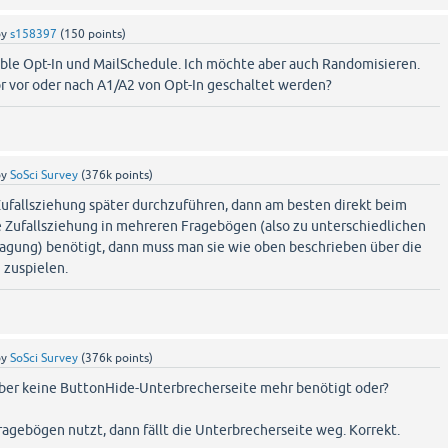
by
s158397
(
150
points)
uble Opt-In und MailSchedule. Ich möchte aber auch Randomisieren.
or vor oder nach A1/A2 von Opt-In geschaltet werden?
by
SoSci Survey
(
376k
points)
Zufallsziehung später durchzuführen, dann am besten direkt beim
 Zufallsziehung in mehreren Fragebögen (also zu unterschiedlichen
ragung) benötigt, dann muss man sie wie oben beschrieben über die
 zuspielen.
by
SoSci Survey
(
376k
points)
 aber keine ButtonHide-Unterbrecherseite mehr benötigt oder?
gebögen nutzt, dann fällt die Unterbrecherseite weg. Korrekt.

**WORK INSTRUCTION**. Repeat the listing word for word, but without its pictures.

**RESPONSE AREA**.
by
s158397
(
150
points)
uble Opt-In und MailSchedule. Ich möchte aber auch Randomisieren.
or vor oder nach A1/A2 von Opt-In geschaltet werden?
by
SoSci Survey
(
376k
points)
Zufallsziehung später durchzuführen, dann am besten direkt beim
 Zufallsziehung in mehreren Fragebögen (also zu unterschiedlichen
ragung) benötigt, dann muss man sie wie oben beschrieben über die
 zuspielen.
by
SoSci Survey
(
376k
points)
 aber keine ButtonHide-Unterbrecherseite mehr benötigt oder?
gebögen nutzt, dann fällt die Unterbrecherseite weg. Korrekt.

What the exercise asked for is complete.